12.10.09

555 - Dois palitos

Foto: Wikipedia
Dois palitos

Paulo Heuser

A solidão é cruel, e Sérvulo é a sua personificação. Não teve pais. Ou melhor, teve, mas nada sabe deles. Ele foi largado na porta dos Figueroa Brandenburgo, depressivos que, ao longo da vida, trocaram poucas palavras, todas referentes à falta de papel higiênico. - Papel! - gritavam, um ao outro. Sérvulo cresceu em meio ao silêncio mudamente pactuado. Não recebeu carinhos nem afagos, apenas o materialmente necessário à subsistência. Passou despercebido pela escola. Não foi aluno brilhante, nem foi mau aluno, foi apenas figurante. Ele não fez amigos, e, passados poucos anos, ninguém mais se lembrava daquele rapaz que aparecia no canto da foto de formatura. Como era mesmo o nome dele?

Alguns dias não são muito ruins. Porém, nas datas festivas a solidão rasga a alma. Sérvulo faz questão de sumir, antes do Natal, da Páscoa e, especialmente, do Dia das Mães. Ele sonha com a mãe que não teve. Nos sonhos, ela não tem rosto. Dos Figueroa Brandenburgo nada se lembra. Sequer guarda fotos deles. Aliás, jamais as teve. O velho foi primeiro, depois ela, ou seria o contrário? O fato é que deixaram de gritar pelo papel higiênico. O rapaz é apenas um número. Somente as máquinas sabem dele. Identidade, CPF, número de matrícula, contas e senhas, nada mais, ele é um amontoada de números e senhas. Enquanto delas se lembrar, será alguém, depois, será nada.

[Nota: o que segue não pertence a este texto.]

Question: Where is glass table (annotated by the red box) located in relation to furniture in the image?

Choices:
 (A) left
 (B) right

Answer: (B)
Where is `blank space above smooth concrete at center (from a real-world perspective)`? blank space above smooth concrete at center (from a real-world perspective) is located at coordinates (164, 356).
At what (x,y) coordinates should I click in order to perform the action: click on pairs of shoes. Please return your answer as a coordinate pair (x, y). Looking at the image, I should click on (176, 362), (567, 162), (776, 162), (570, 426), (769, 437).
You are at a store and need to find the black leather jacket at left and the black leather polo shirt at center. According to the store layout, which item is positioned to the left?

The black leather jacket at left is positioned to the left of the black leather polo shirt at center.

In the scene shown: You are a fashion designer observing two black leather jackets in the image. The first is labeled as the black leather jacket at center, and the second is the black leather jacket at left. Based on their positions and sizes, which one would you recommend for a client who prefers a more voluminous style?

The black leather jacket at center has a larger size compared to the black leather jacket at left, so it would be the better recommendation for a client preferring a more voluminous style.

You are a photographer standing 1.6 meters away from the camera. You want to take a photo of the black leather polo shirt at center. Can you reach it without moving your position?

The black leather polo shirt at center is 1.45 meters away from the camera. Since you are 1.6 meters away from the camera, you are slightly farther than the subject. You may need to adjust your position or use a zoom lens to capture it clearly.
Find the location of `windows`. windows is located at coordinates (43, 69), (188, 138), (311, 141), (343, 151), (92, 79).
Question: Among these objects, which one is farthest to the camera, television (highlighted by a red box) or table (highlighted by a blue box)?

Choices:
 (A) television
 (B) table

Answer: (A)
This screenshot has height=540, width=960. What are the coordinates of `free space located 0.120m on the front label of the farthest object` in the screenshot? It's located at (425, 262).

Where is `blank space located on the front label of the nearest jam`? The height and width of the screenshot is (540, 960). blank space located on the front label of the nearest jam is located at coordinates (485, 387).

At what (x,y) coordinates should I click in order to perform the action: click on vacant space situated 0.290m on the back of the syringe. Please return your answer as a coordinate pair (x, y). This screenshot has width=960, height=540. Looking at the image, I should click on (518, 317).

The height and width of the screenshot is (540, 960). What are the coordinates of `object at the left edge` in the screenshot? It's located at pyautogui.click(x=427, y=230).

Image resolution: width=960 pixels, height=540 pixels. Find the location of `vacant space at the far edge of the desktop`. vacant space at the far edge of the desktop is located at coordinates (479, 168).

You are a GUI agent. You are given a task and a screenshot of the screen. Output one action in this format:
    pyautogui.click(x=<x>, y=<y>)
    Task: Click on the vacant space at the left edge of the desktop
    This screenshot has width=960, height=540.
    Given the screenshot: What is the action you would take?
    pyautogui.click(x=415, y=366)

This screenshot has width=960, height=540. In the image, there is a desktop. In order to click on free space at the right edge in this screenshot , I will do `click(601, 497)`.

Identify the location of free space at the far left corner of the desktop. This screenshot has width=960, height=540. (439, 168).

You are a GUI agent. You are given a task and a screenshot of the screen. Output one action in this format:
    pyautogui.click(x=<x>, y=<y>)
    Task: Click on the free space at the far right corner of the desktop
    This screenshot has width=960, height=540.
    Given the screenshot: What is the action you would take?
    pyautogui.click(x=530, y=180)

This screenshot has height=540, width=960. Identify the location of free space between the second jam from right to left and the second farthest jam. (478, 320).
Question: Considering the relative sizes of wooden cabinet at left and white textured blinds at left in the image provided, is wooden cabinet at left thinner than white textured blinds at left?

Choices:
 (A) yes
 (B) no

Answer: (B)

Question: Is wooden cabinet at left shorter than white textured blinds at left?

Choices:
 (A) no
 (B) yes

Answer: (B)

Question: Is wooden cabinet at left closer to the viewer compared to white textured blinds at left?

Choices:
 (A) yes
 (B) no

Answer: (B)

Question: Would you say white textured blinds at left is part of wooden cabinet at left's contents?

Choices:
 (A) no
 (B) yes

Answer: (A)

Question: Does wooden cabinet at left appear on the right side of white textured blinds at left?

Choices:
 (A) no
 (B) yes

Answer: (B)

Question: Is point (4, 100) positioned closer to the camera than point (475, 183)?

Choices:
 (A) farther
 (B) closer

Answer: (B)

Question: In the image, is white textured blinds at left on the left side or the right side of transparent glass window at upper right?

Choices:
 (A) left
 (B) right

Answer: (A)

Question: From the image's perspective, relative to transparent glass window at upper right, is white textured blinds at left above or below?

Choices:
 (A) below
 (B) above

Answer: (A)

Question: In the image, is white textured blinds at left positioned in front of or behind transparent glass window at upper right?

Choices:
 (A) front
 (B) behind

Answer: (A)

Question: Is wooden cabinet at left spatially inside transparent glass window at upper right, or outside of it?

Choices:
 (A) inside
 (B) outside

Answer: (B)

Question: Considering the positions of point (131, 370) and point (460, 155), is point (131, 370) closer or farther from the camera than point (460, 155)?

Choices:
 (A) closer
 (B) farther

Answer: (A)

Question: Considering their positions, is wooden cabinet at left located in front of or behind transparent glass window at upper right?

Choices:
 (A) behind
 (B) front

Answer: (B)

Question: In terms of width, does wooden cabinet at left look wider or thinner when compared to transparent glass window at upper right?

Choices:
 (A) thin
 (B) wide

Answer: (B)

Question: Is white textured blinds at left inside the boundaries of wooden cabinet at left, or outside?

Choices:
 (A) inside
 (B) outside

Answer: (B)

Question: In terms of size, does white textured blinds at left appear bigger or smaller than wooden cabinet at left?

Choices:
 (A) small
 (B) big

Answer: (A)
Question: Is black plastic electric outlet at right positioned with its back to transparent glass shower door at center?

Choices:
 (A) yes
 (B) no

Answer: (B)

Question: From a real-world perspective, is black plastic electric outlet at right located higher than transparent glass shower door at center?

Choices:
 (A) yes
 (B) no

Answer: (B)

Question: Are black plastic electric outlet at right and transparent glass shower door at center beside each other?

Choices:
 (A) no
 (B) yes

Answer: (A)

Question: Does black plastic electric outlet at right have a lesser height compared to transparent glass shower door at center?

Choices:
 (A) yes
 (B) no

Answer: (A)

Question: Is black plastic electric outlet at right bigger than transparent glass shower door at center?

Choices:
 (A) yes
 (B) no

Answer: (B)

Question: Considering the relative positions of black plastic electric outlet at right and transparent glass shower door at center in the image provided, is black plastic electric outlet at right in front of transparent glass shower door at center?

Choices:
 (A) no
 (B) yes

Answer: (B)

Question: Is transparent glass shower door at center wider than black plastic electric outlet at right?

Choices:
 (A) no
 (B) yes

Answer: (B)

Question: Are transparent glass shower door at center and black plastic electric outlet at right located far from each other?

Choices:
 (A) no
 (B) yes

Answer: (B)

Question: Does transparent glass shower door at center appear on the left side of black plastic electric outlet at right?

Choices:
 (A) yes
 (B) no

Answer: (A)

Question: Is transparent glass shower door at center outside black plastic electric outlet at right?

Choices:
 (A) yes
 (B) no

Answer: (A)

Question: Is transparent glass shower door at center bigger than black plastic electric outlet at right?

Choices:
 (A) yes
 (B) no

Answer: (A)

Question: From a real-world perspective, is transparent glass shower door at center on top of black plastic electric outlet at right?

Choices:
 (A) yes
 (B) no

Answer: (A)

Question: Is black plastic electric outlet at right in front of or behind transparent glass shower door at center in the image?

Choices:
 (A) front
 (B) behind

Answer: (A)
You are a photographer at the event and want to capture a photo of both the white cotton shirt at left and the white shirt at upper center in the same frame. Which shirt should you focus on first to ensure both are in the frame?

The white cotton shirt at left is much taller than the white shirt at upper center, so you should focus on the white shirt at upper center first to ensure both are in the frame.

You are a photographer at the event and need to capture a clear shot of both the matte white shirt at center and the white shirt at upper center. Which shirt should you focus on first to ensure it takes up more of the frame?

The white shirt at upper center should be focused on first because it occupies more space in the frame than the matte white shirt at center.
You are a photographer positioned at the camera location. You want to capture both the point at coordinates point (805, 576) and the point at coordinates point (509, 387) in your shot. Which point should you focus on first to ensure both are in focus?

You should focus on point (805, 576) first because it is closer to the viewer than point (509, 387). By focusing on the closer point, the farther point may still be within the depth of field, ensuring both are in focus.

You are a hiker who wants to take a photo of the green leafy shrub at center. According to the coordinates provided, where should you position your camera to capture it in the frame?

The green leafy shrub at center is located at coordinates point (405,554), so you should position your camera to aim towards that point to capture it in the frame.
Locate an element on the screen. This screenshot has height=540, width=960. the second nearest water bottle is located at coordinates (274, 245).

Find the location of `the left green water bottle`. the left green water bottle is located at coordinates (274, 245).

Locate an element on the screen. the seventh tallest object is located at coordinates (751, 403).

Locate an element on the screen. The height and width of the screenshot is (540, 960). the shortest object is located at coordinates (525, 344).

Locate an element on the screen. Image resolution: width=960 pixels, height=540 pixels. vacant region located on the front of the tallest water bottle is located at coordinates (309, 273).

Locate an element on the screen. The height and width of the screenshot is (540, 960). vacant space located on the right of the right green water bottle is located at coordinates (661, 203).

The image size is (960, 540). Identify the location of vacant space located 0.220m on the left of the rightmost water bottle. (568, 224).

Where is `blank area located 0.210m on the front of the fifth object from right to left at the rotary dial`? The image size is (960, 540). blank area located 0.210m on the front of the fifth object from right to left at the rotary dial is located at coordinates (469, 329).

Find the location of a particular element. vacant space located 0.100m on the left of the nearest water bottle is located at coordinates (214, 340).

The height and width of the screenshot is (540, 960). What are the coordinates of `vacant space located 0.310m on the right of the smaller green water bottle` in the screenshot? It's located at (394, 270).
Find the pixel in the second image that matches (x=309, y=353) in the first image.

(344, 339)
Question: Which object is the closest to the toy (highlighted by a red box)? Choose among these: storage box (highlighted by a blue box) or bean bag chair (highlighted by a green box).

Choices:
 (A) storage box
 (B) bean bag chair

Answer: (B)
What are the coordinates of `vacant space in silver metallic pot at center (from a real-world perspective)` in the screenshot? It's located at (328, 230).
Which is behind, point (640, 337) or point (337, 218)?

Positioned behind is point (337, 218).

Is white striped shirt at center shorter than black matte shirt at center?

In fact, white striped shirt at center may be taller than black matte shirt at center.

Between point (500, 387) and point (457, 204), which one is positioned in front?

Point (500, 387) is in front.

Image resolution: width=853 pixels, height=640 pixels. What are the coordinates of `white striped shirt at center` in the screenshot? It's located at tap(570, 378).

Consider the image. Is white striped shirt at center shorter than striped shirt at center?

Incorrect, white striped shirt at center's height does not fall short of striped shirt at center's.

Chega o Dia das Crianças. Sérvulo não some. Enfrenta a data. Como que zombando da solidão, vai às ruas. No mercado, assiste à cena trivial, o casal compra mantimentos, acompanhado pelo filho. Defronte das conservadoras de congelados, a mãe abraça o marido e a criança e, apertando o pequeno contra si, oferece-lhe uma lasanha de microondas, coisa destes novos tempos. Aquela massa dos tempos da vovó, que não tinha mais nada a fazer, dá lugar à caixa de alimento congelado aquecida pelo aumento da energia cinética das moléculas de água. O magnetron despejará radiação, na freqüência de 2,45 GHz, e, voilà, o pequeno desfrutará da comida aquecida em casa, com todo carinho da mamãe. E do microondas. A cena comovente derruba Sérvulo. O casal se afasta, abraçado, levando sua prole e sua caixa de alimento congelado. Tocante. O solitário chora, pela primeira vez. A estranha sensação de abandono dá lugar à ausência de qualquer apego à vida. Ele zombará da solidão dando fim a tudo. Sem saber por que, vai ao toalete. Lá, sobre um dos mictórios, restam largados dois palitos de dente. Dois, um fazendo companhia ao outro. Nem os palitos de dente são tão solitários como ele.

Sérvulo não planeja, pois quer pegar a solidão de surpresa. Joga-se pela janela. A escuridão toma conta de tudo. Já? É tão fácil? Em meio ao breu, ouve uma voz, primeiro distante, depois mais forte:

- Número de série 1269.5301.9297/5, por favor, digite a senha.

Situação confusa esta, afinal, está morto. Ou não? Ele tenta sentar-se, mas não há onde, nem sequer há um chão. Apalpa o nada ao redor. Nada. A voz retorna.

- Número de série 1269.5301.9297/5, por favor, digite a senha.

Por fim, sem senha, não lhe resta alternativa senão voltar à vida.